En 1963, su cinta El desprecio se abría con una cita de André Bazin –padre intelectual de gran parte de la Nouvelle Vague–, que rezaba: “El cine sustituye nuestra mirada por un mundo más en armonía con nuestros deseos”. Pues bien: no solo ésta era una reflexión sobre el deseo, todo la obra de Godard se configura como una extrapolación de sus anhelos para con el mundo. De su confianza –y paulatina decepción–, para con su capacidad emancipadora. 

De ahí que El libro de imágenes  se revele, en última instancia, como una llamada de esperanza en la capacidad transformadora del cine. Intelectual, material o sentimentalmente. La voz en off  del realizador francés -quebrada y a punto de apagarse, como bien apuntaba el crítico Jordi Costa- exclama en el el tercer acto de este viaje cuasi performático que es su último film: “Incluso si nada ocurriera como nos habíamos imaginado, nuestras esperanzas no cambiarían. Las esperanzas seguirán existiendo y la utopía será siempre necesaria”.

“Pensar consiste, entre otras cosas, en tocar lo que se nos escapa de las manos”, describía el filósofo y periodista cultural Albert Lladó en el libro Humanidades en acción. “Pensar es aproximarse al territorio donde los prejuicios caen, de forma necesaria, por el abismo que se abre entre cada vínculo no dibujado”.

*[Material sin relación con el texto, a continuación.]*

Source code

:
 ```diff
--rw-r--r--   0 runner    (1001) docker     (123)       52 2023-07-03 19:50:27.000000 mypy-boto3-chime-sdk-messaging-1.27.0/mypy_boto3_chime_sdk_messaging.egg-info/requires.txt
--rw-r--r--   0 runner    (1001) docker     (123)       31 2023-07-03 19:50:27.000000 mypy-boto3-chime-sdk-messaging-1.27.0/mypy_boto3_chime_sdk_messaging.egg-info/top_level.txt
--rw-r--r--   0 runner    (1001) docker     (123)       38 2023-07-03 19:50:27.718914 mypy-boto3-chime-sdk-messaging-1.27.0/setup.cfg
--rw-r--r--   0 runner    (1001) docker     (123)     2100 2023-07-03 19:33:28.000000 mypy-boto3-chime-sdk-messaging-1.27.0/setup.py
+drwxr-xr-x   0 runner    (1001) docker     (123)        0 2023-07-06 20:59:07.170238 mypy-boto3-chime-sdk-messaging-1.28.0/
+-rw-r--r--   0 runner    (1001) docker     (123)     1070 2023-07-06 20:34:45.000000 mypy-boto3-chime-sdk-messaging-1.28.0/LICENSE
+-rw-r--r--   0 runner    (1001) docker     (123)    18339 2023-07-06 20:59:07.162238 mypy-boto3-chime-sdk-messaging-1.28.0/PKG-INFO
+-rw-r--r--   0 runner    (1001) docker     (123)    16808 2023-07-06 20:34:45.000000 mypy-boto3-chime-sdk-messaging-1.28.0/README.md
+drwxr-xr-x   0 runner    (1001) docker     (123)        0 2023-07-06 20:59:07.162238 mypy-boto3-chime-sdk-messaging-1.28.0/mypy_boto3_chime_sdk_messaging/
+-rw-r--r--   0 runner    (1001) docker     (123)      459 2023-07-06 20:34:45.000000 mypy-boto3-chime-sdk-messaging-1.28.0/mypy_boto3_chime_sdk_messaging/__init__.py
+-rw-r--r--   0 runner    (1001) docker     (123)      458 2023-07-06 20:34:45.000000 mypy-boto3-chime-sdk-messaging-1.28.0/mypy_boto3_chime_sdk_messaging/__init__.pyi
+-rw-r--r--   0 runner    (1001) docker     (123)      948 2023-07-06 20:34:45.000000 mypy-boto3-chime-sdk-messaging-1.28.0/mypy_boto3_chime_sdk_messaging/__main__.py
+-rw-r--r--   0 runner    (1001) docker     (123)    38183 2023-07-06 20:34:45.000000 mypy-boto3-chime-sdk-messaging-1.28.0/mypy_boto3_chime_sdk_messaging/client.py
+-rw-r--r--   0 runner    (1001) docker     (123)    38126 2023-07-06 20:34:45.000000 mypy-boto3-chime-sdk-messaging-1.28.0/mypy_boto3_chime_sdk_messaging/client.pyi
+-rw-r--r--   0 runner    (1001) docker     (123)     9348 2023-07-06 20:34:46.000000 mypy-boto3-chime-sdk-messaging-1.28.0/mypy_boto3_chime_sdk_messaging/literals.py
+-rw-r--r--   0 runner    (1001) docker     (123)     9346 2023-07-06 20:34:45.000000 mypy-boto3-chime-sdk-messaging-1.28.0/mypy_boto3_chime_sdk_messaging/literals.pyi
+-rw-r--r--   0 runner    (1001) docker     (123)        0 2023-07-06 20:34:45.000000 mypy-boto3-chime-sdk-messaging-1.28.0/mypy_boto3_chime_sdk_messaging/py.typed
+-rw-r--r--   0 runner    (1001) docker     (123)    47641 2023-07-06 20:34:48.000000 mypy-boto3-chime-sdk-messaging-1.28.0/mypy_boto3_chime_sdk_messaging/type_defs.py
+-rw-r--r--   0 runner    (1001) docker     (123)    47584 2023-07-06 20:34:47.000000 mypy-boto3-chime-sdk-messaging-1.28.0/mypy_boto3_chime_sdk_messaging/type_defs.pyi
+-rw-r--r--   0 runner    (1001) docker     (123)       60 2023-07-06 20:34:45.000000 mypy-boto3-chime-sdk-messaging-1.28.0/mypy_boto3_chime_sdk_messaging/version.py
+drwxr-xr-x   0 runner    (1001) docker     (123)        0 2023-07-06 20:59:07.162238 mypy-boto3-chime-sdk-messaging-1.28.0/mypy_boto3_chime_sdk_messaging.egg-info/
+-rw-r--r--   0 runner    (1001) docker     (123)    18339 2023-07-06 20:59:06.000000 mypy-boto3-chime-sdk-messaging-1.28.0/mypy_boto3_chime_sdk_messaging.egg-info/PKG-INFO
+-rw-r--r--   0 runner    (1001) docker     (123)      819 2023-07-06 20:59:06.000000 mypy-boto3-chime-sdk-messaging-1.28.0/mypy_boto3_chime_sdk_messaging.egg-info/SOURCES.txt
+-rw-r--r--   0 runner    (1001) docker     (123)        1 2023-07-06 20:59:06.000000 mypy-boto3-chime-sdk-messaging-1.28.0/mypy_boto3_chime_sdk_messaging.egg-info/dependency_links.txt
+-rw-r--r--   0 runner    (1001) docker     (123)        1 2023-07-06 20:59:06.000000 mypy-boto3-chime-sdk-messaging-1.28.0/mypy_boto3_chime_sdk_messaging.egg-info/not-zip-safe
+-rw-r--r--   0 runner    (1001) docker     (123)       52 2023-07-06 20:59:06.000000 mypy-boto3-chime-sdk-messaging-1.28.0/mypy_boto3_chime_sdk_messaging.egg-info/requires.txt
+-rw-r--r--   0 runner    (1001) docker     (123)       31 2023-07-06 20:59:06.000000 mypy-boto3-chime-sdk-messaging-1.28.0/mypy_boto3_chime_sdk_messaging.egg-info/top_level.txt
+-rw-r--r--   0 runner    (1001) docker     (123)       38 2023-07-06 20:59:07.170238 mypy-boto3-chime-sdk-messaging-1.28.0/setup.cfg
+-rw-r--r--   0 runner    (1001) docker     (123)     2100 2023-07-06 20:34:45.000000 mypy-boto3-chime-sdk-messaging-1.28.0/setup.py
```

Eso es exactamente lo que nos propone Godard con El libro de las imágenes. Un artefacto para pensar el cine como un diálogo, como un intercambio de pareceres entre imágenes en movimiento que significan lo que cada uno tenga a bien interpretar. Pero con capacidad para afectar y transformar, si bien no el mundo, sí la mente de cada espectador. Para entender el séptimo arte como una utopía capaz de cambiar y cambiarnos.